▶ **PROBLEM**
Write out the stretch of lines below that begins at the line with "[**getUserRecord**](docs/UsersApi.md#getUserRecord) | **GET**" and ends at the line with "Get multiple users", including both, exactly as given and nothing more.

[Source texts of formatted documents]
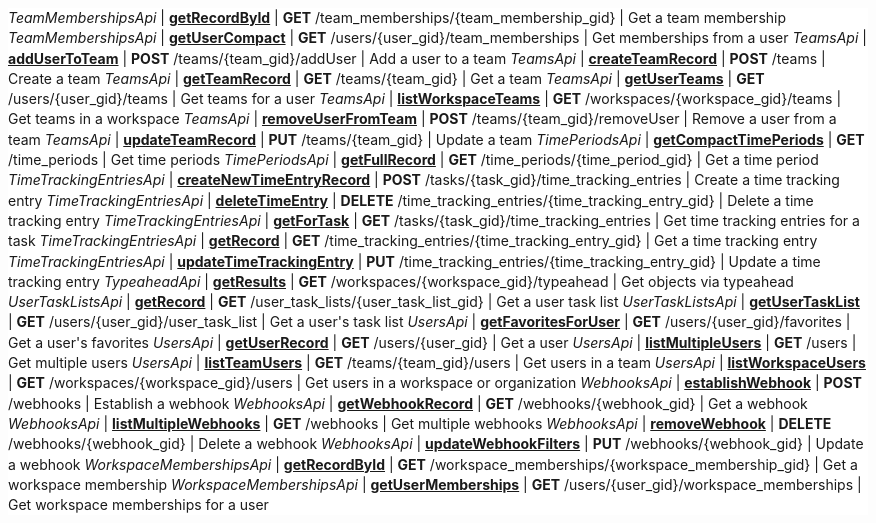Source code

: *TeamMembershipsApi* | [**getRecordById**](docs/TeamMembershipsApi.md#getRecordById) | **GET** /team_memberships/{team_membership_gid} | Get a team membership
*TeamMembershipsApi* | [**getUserCompact**](docs/TeamMembershipsApi.md#getUserCompact) | **GET** /users/{user_gid}/team_memberships | Get memberships from a user
*TeamsApi* | [**addUserToTeam**](docs/TeamsApi.md#addUserToTeam) | **POST** /teams/{team_gid}/addUser | Add a user to a team
*TeamsApi* | [**createTeamRecord**](docs/TeamsApi.md#createTeamRecord) | **POST** /teams | Create a team
*TeamsApi* | [**getTeamRecord**](docs/TeamsApi.md#getTeamRecord) | **GET** /teams/{team_gid} | Get a team
*TeamsApi* | [**getUserTeams**](docs/TeamsApi.md#getUserTeams) | **GET** /users/{user_gid}/teams | Get teams for a user
*TeamsApi* | [**listWorkspaceTeams**](docs/TeamsApi.md#listWorkspaceTeams) | **GET** /workspaces/{workspace_gid}/teams | Get teams in a workspace
*TeamsApi* | [**removeUserFromTeam**](docs/TeamsApi.md#removeUserFromTeam) | **POST** /teams/{team_gid}/removeUser | Remove a user from a team
*TeamsApi* | [**updateTeamRecord**](docs/TeamsApi.md#updateTeamRecord) | **PUT** /teams/{team_gid} | Update a team
*TimePeriodsApi* | [**getCompactTimePeriods**](docs/TimePeriodsApi.md#getCompactTimePeriods) | **GET** /time_periods | Get time periods
*TimePeriodsApi* | [**getFullRecord**](docs/TimePeriodsApi.md#getFullRecord) | **GET** /time_periods/{time_period_gid} | Get a time period
*TimeTrackingEntriesApi* | [**createNewTimeEntryRecord**](docs/TimeTrackingEntriesApi.md#createNewTimeEntryRecord) | **POST** /tasks/{task_gid}/time_tracking_entries | Create a time tracking entry
*TimeTrackingEntriesApi* | [**deleteTimeEntry**](docs/TimeTrackingEntriesApi.md#deleteTimeEntry) | **DELETE** /time_tracking_entries/{time_tracking_entry_gid} | Delete a time tracking entry
*TimeTrackingEntriesApi* | [**getForTask**](docs/TimeTrackingEntriesApi.md#getForTask) | **GET** /tasks/{task_gid}/time_tracking_entries | Get time tracking entries for a task
*TimeTrackingEntriesApi* | [**getRecord**](docs/TimeTrackingEntriesApi.md#getRecord) | **GET** /time_tracking_entries/{time_tracking_entry_gid} | Get a time tracking entry
*TimeTrackingEntriesApi* | [**updateTimeTrackingEntry**](docs/TimeTrackingEntriesApi.md#updateTimeTrackingEntry) | **PUT** /time_tracking_entries/{time_tracking_entry_gid} | Update a time tracking entry
*TypeaheadApi* | [**getResults**](docs/TypeaheadApi.md#getResults) | **GET** /workspaces/{workspace_gid}/typeahead | Get objects via typeahead
*UserTaskListsApi* | [**getRecord**](docs/UserTaskListsApi.md#getRecord) | **GET** /user_task_lists/{user_task_list_gid} | Get a user task list
*UserTaskListsApi* | [**getUserTaskList**](docs/UserTaskListsApi.md#getUserTaskList) | **GET** /users/{user_gid}/user_task_list | Get a user&#39;s task list
*UsersApi* | [**getFavoritesForUser**](docs/UsersApi.md#getFavoritesForUser) | **GET** /users/{user_gid}/favorites | Get a user&#39;s favorites
*UsersApi* | [**getUserRecord**](docs/UsersApi.md#getUserRecord) | **GET** /users/{user_gid} | Get a user
*UsersApi* | [**listMultipleUsers**](docs/UsersApi.md#listMultipleUsers) | **GET** /users | Get multiple users
*UsersApi* | [**listTeamUsers**](docs/UsersApi.md#listTeamUsers) | **GET** /teams/{team_gid}/users | Get users in a team
*UsersApi* | [**listWorkspaceUsers**](docs/UsersApi.md#listWorkspaceUsers) | **GET** /workspaces/{workspace_gid}/users | Get users in a workspace or organization
*WebhooksApi* | [**establishWebhook**](docs/WebhooksApi.md#establishWebhook) | **POST** /webhooks | Establish a webhook
*WebhooksApi* | [**getWebhookRecord**](docs/WebhooksApi.md#getWebhookRecord) | **GET** /webhooks/{webhook_gid} | Get a webhook
*WebhooksApi* | [**listMultipleWebhooks**](docs/WebhooksApi.md#listMultipleWebhooks) | **GET** /webhooks | Get multiple webhooks
*WebhooksApi* | [**removeWebhook**](docs/WebhooksApi.md#removeWebhook) | **DELETE** /webhooks/{webhook_gid} | Delete a webhook
*WebhooksApi* | [**updateWebhookFilters**](docs/WebhooksApi.md#updateWebhookFilters) | **PUT** /webhooks/{webhook_gid} | Update a webhook
*WorkspaceMembershipsApi* | [**getRecordById**](docs/WorkspaceMembershipsApi.md#getRecordById) | **GET** /workspace_memberships/{workspace_membership_gid} | Get a workspace membership
*WorkspaceMembershipsApi* | [**getUserMemberships**](docs/WorkspaceMembershipsApi.md#getUserMemberships) | **GET** /users/{user_gid}/workspace_memberships | Get workspace memberships for a user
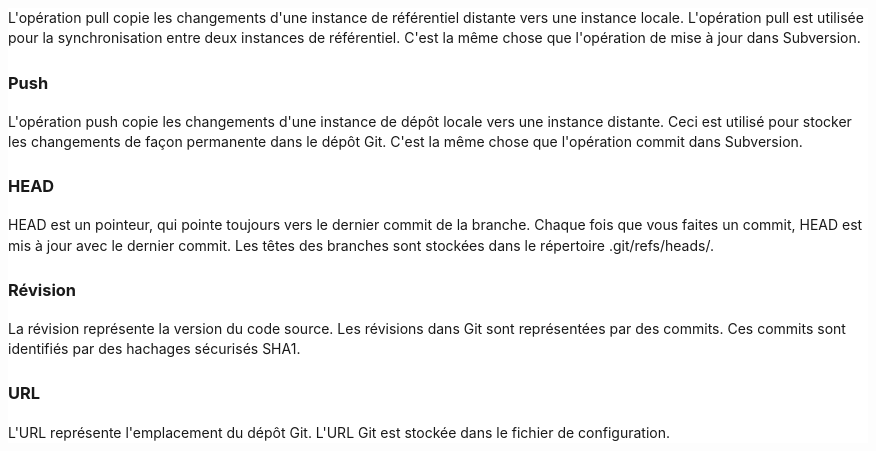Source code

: L'opération pull copie les changements d'une instance de référentiel distante vers une instance locale. L'opération pull est utilisée pour la synchronisation entre deux instances de référentiel. C'est la même chose que l'opération de mise à jour dans Subversion.

### Push

L'opération push copie les changements d'une instance de dépôt locale vers une instance distante. Ceci est utilisé pour stocker les changements de façon permanente dans le dépôt Git. C'est la même chose que l'opération commit dans Subversion.

### HEAD

HEAD est un pointeur, qui pointe toujours vers le dernier commit de la branche. Chaque fois que vous faites un commit, HEAD est mis à jour avec le dernier commit. Les têtes des branches sont stockées dans le répertoire .git/refs/heads/.

### Révision

La révision représente la version du code source. Les révisions dans Git sont représentées par des commits. Ces commits sont identifiés par des hachages sécurisés SHA1.

### URL

L'URL représente l'emplacement du dépôt Git. L'URL Git est stockée dans le fichier de configuration.
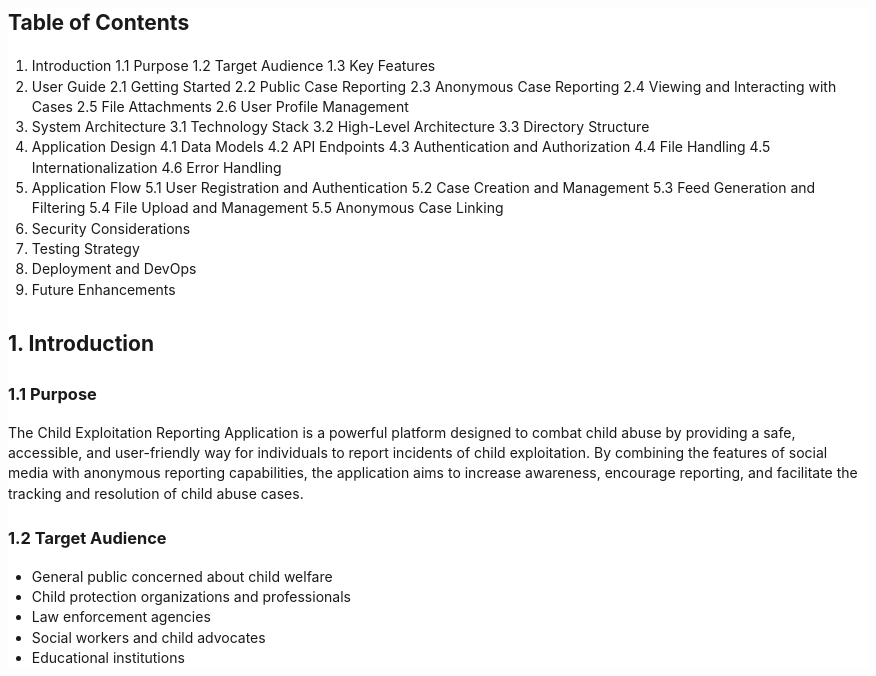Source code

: ## Table of Contents

1. Introduction
   1.1 Purpose
   1.2 Target Audience
   1.3 Key Features
2. User Guide
   2.1 Getting Started
   2.2 Public Case Reporting
   2.3 Anonymous Case Reporting
   2.4 Viewing and Interacting with Cases
   2.5 File Attachments
   2.6 User Profile Management
3. System Architecture
   3.1 Technology Stack
   3.2 High-Level Architecture
   3.3 Directory Structure
4. Application Design
   4.1 Data Models
   4.2 API Endpoints
   4.3 Authentication and Authorization
   4.4 File Handling
   4.5 Internationalization
   4.6 Error Handling
5. Application Flow
   5.1 User Registration and Authentication
   5.2 Case Creation and Management
   5.3 Feed Generation and Filtering
   5.4 File Upload and Management
   5.5 Anonymous Case Linking
6. Security Considerations
7. Testing Strategy
8. Deployment and DevOps
9. Future Enhancements

## 1. Introduction

### 1.1 Purpose

The Child Exploitation Reporting Application is a powerful platform designed to combat child abuse by providing a safe, accessible, and user-friendly way for individuals to report incidents of child exploitation. By combining the features of social media with anonymous reporting capabilities, the application aims to increase awareness, encourage reporting, and facilitate the tracking and resolution of child abuse cases.

### 1.2 Target Audience

- General public concerned about child welfare
- Child protection organizations and professionals
- Law enforcement agencies
- Social workers and child advocates
- Educational institutions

▶ **RESPONSE AREA**
*UsersApi* | [**getUserRecord**](docs/UsersApi.md#getUserRecord) | **GET** /users/{user_gid} | Get a user
*UsersApi* | [**listMultipleUsers**](docs/UsersApi.md#listMultipleUsers) | **GET** /users | Get multiple users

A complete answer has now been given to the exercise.